What does Compute Canada do to protect my data against unauthorized access?
There are two primary ways in which unauthorized access to data could happen: hardware and software.
To protect against unauthorized access through hardware, only approved personnel can physically access the infrastructure. Storage devices which are removed due to hardware failure are either destroyed or already encrypted or erased before being returned to the vendor for a replacement.

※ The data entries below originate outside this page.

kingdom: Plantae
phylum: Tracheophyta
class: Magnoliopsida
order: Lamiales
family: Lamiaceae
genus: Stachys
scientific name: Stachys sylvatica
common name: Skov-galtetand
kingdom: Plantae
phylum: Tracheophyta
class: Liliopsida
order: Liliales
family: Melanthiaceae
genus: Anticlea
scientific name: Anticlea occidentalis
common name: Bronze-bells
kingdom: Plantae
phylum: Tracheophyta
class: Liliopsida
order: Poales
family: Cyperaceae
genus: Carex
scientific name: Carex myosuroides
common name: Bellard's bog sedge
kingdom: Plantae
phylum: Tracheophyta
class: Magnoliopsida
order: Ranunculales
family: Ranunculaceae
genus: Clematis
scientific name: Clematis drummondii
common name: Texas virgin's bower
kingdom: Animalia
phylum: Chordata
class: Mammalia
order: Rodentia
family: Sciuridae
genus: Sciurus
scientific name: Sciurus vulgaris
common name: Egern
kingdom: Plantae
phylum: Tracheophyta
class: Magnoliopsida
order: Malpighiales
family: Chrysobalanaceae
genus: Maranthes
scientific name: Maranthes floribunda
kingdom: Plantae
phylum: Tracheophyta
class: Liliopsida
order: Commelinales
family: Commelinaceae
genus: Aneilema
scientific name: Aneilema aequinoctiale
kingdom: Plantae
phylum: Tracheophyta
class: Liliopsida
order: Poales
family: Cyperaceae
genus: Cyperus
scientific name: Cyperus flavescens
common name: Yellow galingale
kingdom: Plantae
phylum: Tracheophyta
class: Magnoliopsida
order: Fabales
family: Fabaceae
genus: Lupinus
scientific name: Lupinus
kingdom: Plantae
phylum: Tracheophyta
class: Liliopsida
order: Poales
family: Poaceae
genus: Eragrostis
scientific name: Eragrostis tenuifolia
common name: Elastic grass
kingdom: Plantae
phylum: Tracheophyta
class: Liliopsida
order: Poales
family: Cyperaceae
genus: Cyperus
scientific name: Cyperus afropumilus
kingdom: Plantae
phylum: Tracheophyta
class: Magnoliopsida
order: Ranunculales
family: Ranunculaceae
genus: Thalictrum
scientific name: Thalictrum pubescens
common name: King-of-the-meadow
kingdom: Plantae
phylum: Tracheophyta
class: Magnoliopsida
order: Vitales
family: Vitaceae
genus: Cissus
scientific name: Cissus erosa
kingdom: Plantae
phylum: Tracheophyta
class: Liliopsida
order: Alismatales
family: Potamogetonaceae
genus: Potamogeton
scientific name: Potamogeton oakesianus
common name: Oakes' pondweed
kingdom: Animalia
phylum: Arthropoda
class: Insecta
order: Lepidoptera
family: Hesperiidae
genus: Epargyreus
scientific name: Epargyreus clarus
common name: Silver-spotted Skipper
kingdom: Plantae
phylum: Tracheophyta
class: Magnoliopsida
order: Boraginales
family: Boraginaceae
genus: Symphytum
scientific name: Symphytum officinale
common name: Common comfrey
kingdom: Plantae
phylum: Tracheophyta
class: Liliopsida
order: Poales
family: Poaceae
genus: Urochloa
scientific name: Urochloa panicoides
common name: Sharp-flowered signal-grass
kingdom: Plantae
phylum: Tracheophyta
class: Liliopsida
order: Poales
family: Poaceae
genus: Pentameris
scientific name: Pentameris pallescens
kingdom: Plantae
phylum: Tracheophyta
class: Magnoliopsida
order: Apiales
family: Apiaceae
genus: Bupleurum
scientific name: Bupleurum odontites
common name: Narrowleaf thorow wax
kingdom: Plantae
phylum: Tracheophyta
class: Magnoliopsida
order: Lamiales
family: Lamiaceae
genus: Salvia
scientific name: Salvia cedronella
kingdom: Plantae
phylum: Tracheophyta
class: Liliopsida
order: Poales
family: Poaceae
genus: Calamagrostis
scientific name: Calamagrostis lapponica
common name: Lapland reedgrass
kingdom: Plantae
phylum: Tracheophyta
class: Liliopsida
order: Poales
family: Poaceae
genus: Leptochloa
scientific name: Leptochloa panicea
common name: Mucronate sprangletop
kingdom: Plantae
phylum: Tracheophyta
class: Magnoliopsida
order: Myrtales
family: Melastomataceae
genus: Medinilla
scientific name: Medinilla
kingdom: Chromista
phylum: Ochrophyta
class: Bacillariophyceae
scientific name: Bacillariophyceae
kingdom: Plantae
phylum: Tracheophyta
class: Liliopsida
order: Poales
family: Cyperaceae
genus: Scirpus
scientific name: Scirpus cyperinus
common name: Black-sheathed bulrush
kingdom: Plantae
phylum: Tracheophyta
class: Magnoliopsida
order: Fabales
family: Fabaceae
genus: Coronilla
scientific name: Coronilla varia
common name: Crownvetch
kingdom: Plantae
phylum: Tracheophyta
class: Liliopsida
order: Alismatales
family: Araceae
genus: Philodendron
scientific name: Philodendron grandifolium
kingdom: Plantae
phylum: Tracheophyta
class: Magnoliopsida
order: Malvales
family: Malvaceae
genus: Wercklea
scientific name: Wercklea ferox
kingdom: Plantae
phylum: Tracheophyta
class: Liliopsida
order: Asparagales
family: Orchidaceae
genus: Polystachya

To protect against unauthorized access through software, all of our clusters use standard POSIX and ACL permissions on their filesystems. Each file has an owner and a group. Default permissions are such that new files created are writable by the owner and readable by the group. The default group of a file may depend on the file’s location on the filesystem. The group of a file may correspond to the research project or to a single user. Ultimately, the owner of a file is responsible for ensuring that it belongs to the desired group and has the appropriate permissions.
Assuming that the intended permissions are set on files, unauthorized access can only happen through privilege escalation (hacks). To protect against such issues, our team monitors for Common Vulnerabilities and Exposures (CVE mailing lists) and applies patches as needed. Our systems are also monitored to detect anomalous behaviour which could indicate intrusions, and privileged accounts - those of our employees - have stricter security requirements than regular users.
Ultimately, our clusters remain shared infrastructure. While we take precautions to minimize the risk of unauthorized access, such a possibility does exist. If your data requires an additional level of protection, you should consider encrypting it.